DATASET EXTRACT:

• • • • • • •

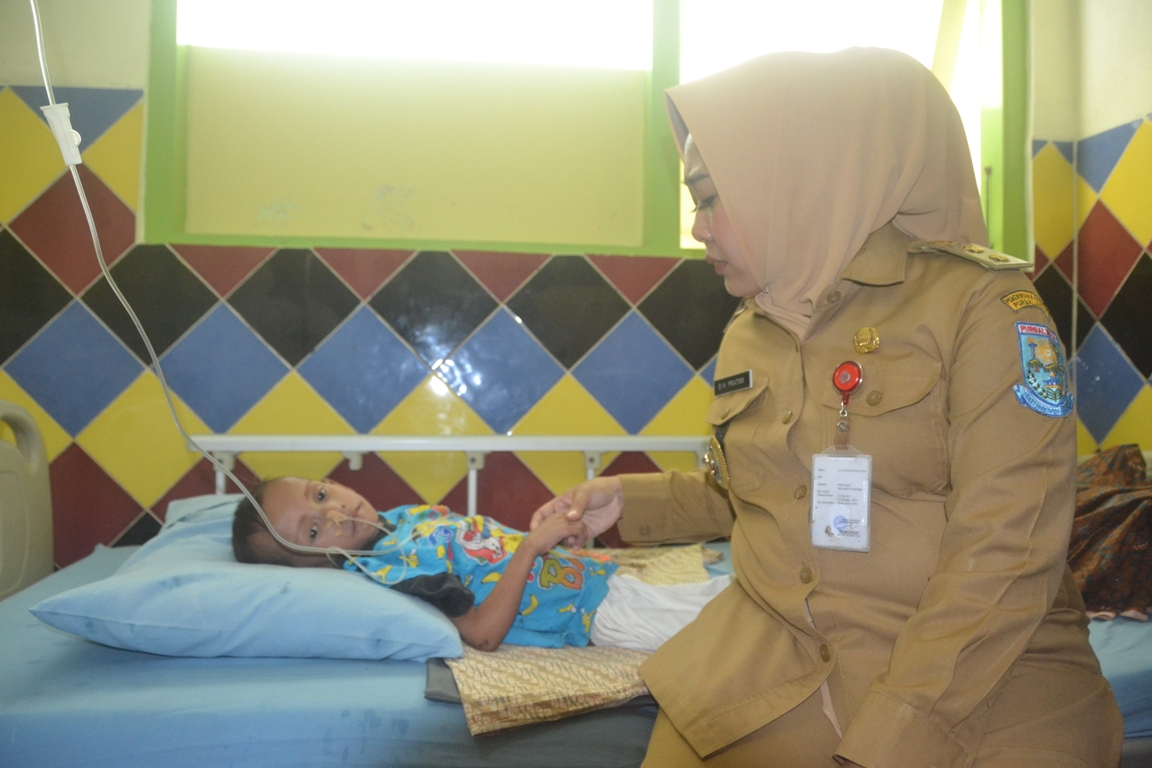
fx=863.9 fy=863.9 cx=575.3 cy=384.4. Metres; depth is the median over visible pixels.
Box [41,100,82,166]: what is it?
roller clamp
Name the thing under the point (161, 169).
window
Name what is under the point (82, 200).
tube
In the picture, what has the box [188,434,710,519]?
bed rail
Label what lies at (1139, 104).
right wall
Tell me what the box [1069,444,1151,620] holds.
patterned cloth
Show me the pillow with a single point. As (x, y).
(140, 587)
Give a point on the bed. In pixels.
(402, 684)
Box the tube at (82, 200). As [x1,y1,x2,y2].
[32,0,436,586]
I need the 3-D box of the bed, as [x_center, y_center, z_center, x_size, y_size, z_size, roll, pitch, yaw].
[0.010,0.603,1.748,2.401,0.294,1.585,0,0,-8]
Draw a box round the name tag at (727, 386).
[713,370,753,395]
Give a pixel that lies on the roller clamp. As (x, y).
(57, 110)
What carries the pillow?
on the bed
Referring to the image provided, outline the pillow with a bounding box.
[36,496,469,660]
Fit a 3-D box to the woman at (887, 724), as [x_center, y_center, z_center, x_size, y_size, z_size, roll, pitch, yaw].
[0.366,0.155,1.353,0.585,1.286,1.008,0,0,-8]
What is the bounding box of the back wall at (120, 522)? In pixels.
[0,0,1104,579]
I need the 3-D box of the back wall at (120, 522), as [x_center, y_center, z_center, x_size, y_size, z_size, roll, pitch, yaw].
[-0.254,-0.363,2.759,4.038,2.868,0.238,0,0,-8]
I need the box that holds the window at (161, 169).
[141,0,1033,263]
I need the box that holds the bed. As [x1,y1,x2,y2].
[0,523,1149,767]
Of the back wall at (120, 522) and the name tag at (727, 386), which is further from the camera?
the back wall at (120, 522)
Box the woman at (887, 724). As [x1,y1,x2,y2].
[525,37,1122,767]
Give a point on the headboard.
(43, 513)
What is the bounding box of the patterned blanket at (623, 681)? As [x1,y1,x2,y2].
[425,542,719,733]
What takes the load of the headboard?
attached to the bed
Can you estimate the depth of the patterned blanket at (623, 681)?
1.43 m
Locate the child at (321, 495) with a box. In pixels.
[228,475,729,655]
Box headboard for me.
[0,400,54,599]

• • • • • • •

YOUR ASSIGNMENT:
Everything in the records except the pictures is to be repeated exactly.

ANSWER TO THE PROBLEM:
fx=863.9 fy=863.9 cx=575.3 cy=384.4. Metres; depth is the median over visible pixels.
Box [41,100,82,166]: what is it?
roller clamp
Name the thing under the point (161, 169).
window
Name what is under the point (82, 200).
tube
In the picture, what has the box [188,434,710,519]?
bed rail
Label what lies at (1139, 104).
right wall
Tell me what the box [1069,444,1151,620] holds.
patterned cloth
Show me the pillow with a single point. As (x, y).
(140, 587)
Give a point on the bed. In pixels.
(402, 684)
Box the tube at (82, 200). As [x1,y1,x2,y2].
[32,0,436,586]
I need the 3-D box of the bed, as [x_center, y_center, z_center, x_size, y_size, z_size, roll, pitch, yaw].
[0.010,0.603,1.748,2.401,0.294,1.585,0,0,-8]
Draw a box round the name tag at (727, 386).
[713,370,753,395]
Give a pixel that lies on the roller clamp. As (x, y).
(57, 110)
What carries the pillow?
on the bed
Referring to the image provided, outline the pillow with a bounding box.
[36,496,469,660]
Fit a 3-D box to the woman at (887, 724), as [x_center, y_center, z_center, x_size, y_size, z_size, roll, pitch, yaw].
[0.366,0.155,1.353,0.585,1.286,1.008,0,0,-8]
What is the bounding box of the back wall at (120, 522)? In pixels.
[0,0,1104,579]
I need the 3-D box of the back wall at (120, 522), as [x_center, y_center, z_center, x_size, y_size, z_size, roll, pitch, yaw].
[-0.254,-0.363,2.759,4.038,2.868,0.238,0,0,-8]
I need the box that holds the window at (161, 169).
[141,0,1033,263]
I need the box that holds the bed. As [x1,y1,x2,y2].
[0,523,1149,767]
Of the back wall at (120, 522) and the name tag at (727, 386), which is further from the camera?
the back wall at (120, 522)
Box the woman at (887, 724). As [x1,y1,x2,y2].
[525,37,1122,767]
Give a point on the headboard.
(43, 513)
What is the bounding box of the patterned blanket at (623, 681)? As [x1,y1,x2,y2].
[425,542,719,733]
What takes the load of the headboard?
attached to the bed
Can you estimate the depth of the patterned blanket at (623, 681)?
1.43 m
Locate the child at (321, 495) with a box. In pixels.
[228,475,729,655]
Box headboard for me.
[0,400,54,599]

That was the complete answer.